Robert Ickis Mirolo

Interview by Ellen Tannam and portrait by Steve O'Connor

We spoke to the Dublin illustrator behind our forthcoming sixth issue, Shame, about his work, naked androgynes and Earthworm Jim.

Tell us about how life has led you to become an artist and illustrator - what influenced you?

I loved cartoons - and I still love cartoons and when I was a kid I wanted to make video games, I was mad into that. I think cartoons like Earthworm Jim and The Tick are some of my earliest memories. I started drawing a good bit more when I was like 12, and kept it up through my teens.

I was pretty terrible but I got into art college. I did fine art media for a year, I was really into soundscapes and sound design and then I switched to Viscom and practiced my drawing a lot. I started to care about it a lot more, it occurred to me then that you could actually make money as a commercial illustrator so I just started working really hard.

What’s it like working as a freelancer- and what would you tell people who are considering freelance work?

It’s great being your own boss but be prepared to work like 70 hours a week. Work everyday, and wake up early. 

I’m in here till like 9 most days and if I have a day off I don’t know what to do with myself. I watch Adventure Time for breaks because the episodes are only 10 minutes long. I worked at home for a long time and could if I needed to but it’s definitely easier to knuckle down in a studio space, I find.

Wake up early is probably the best piece of advice I can give anyone, just get out of bed.

You're the illustrator for our sixth issue, and the theme (Shame), is a pretty heavy one. How did you find working around that?

It was definitely really interesting because so much of the subject matter was so fraught, that it was quite difficult to create a cartoon on a topic with due sensitivity.

You know, when people are talking about the death of a close friend and you’re somebody who draws talking pigeons- how do you broach that appropriately?

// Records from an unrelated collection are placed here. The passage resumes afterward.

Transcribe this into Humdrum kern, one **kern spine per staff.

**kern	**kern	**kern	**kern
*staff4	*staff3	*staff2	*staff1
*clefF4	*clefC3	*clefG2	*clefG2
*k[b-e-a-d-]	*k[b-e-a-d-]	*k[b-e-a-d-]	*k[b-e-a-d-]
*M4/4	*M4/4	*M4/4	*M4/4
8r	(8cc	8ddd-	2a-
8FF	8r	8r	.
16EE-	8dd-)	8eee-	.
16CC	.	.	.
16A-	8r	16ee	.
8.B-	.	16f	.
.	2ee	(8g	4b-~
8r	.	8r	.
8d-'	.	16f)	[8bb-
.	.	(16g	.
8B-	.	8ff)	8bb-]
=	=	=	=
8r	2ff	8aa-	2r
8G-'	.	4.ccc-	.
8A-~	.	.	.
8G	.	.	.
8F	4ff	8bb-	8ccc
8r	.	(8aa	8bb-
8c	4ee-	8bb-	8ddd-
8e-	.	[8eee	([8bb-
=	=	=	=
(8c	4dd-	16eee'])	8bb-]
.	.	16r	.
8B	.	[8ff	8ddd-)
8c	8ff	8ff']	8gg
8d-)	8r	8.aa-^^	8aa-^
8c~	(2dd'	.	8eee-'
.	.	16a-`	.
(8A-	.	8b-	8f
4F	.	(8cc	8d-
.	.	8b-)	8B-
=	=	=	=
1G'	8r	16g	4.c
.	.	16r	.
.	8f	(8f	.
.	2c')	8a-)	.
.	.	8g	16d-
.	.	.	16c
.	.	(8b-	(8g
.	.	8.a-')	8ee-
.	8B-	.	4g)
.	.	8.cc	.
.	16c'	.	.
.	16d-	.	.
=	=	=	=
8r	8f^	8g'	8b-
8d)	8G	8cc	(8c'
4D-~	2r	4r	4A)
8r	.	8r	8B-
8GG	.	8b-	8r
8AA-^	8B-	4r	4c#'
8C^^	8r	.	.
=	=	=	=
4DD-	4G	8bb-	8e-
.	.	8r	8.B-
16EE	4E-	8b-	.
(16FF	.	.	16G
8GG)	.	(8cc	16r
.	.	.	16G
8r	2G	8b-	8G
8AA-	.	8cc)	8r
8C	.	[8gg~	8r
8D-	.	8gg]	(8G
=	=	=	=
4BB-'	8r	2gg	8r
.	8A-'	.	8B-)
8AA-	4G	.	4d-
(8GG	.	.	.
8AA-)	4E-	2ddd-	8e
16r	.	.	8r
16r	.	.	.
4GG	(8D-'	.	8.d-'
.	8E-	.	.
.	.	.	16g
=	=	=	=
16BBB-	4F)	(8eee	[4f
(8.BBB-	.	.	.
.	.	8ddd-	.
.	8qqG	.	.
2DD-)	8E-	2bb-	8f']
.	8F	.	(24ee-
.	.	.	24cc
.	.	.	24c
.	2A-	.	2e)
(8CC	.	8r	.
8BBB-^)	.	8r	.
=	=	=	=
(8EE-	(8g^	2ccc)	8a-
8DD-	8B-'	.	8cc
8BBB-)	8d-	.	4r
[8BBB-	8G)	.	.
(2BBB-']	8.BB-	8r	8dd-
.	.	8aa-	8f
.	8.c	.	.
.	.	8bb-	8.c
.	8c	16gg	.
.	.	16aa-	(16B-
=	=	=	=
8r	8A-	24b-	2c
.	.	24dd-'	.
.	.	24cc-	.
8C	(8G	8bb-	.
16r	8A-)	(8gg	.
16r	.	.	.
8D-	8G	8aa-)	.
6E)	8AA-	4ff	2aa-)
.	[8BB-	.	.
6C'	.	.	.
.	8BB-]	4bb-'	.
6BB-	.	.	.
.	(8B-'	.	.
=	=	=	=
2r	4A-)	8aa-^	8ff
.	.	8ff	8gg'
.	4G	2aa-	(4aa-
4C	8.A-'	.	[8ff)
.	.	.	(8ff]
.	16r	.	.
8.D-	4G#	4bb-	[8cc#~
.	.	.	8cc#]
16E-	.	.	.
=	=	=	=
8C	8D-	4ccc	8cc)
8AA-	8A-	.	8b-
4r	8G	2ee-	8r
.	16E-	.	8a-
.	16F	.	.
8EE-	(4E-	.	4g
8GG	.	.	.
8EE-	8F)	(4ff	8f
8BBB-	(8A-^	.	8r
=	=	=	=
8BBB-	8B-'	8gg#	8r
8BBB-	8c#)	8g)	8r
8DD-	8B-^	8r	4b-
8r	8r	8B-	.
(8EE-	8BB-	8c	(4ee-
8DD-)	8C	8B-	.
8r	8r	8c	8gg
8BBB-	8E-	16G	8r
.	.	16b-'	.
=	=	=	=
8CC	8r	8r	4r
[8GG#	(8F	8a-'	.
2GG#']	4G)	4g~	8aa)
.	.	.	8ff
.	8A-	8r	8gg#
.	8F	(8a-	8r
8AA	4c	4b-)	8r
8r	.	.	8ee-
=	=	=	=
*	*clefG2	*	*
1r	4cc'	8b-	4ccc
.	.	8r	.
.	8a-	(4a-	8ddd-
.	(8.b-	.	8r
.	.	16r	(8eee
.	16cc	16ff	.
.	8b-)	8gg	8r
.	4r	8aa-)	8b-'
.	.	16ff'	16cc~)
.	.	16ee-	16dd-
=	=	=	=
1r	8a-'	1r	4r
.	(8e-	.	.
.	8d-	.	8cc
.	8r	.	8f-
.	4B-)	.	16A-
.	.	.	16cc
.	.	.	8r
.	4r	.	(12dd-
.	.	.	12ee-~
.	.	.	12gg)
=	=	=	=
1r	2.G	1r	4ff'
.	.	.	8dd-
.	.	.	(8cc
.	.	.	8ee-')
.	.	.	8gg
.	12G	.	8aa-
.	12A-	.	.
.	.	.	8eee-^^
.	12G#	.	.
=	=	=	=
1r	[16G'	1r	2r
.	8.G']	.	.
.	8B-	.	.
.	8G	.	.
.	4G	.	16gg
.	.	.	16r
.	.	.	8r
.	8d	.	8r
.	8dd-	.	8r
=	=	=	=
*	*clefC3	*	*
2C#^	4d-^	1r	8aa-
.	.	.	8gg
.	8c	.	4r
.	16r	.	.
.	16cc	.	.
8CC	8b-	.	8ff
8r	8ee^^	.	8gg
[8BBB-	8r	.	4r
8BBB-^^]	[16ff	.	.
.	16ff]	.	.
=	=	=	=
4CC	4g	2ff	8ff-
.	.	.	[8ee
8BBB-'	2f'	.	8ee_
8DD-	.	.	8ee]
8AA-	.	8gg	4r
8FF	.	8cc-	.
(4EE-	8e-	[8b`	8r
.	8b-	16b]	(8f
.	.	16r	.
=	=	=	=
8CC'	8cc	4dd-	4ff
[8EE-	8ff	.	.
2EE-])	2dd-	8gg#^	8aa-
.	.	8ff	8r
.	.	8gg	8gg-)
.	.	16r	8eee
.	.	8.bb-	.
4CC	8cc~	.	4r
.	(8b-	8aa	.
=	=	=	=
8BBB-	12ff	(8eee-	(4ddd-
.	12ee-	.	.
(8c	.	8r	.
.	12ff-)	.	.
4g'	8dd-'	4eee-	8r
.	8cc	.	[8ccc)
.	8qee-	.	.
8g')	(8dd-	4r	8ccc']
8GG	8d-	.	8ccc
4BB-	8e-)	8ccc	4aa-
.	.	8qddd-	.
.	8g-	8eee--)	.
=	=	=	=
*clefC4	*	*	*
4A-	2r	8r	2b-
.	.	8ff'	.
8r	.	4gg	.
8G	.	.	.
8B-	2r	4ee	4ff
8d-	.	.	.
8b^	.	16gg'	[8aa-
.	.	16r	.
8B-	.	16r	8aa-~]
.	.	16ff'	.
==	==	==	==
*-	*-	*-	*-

That was challenging and really interesting. Doing the pieces in this really brash, adult cartoon style was difficult as well.

I tend to draw things very mid-toney with a lot of white space and that’s the exact opposite of what was required of me for this - I got to use a lot of bright bold colours for this.

It was good because I got to draw lots of naked people. I love to draw naked androgynes, and just naked people in general like, every second story in this issue had nudity in it, so I really enjoyed that aspect. 

What are your own personal experiences with shame?

I was thinking about it a lot during the time I spent working on the issue. I don’t want to be one of those people thats like, ‘my shame is I feel no shame’. Usually it’s after something really stupid like being on a 3-day bender.

That’s the kind of thing I feel bad about just like, ‘I’m gross’. That’s probably my primary experience with shame. It’s not really something I do anymore, but I definitely had a phase for probably about two years where it was like every weekend.

I think I used to find it hard to work unless I was railing against something, like fighting against being on a massive comedown. I think now, I don’t need that as much anymore.

What have been some of your favourite projects you’ve ever worked on?

I think Guts is definitely one of them. I’m doing some work for the Leprechaun Museum, some website design so that’s lots of fun. Lots of fantasy drawing.

Beatyard Festival was cool, it was definitely the most visible work I’d ever done and I had never seen any of my drawings printed so large. I think there's quite a gulf between my own personal work and the commercial work I do.

You are also an animator, how do you approach that in contrast to your illustration work?

I come at a pretty different perspective. A lot of the animation I’m doing now is boring motion graphics stuff and a lot of tight deadlines, so I don’t get to push it that much. I’m obsessed with film as well so now when I go to do a personal animation, I’m almost crippled by how good I want it to be.

What kind of animation would you be measuring yourself against?

Nothing really, cos there’s no way I could get my technical skill up to the level I want it to be. I don’t think I’d ever have the time to practice. T. I’m obsessed with Studio 4C, an anime studio who did Tekkonkinkreet and The Animatrix and they’re amazing. I find their films are as beautiful as Studio Ghibli films but violent, and I’m a huge Studio Ghibli fan. My favourite is Ponyo, for sure. I love watching Ponyo when I’m hungover. 

If you do have a rare day off, what do you do for fun?

I like being in nature. Myself and my girlfriend went to Wexford a few weeks ago and I didn’t work for three days and it actually felt great. You can’t work down there, no signal. We drank gold leaf vodka, climbed on top of a JCB and hung out in a graveyard.

What are you working on now that you're really excited about?

Guts will be my flagship for 2016. I’m also trying to do a series of single frame stories about Victorian era queer relationships. I love the idea of the sincerity of love that has to be kept secret, but it hasn’t got the moral ambiguity like cheating. There’s something amazing and sorrowful about that. It’s going to be a series of screen prints. I don’t know if I’m going to exhibit them or what yet, but that’s my personal private project right now.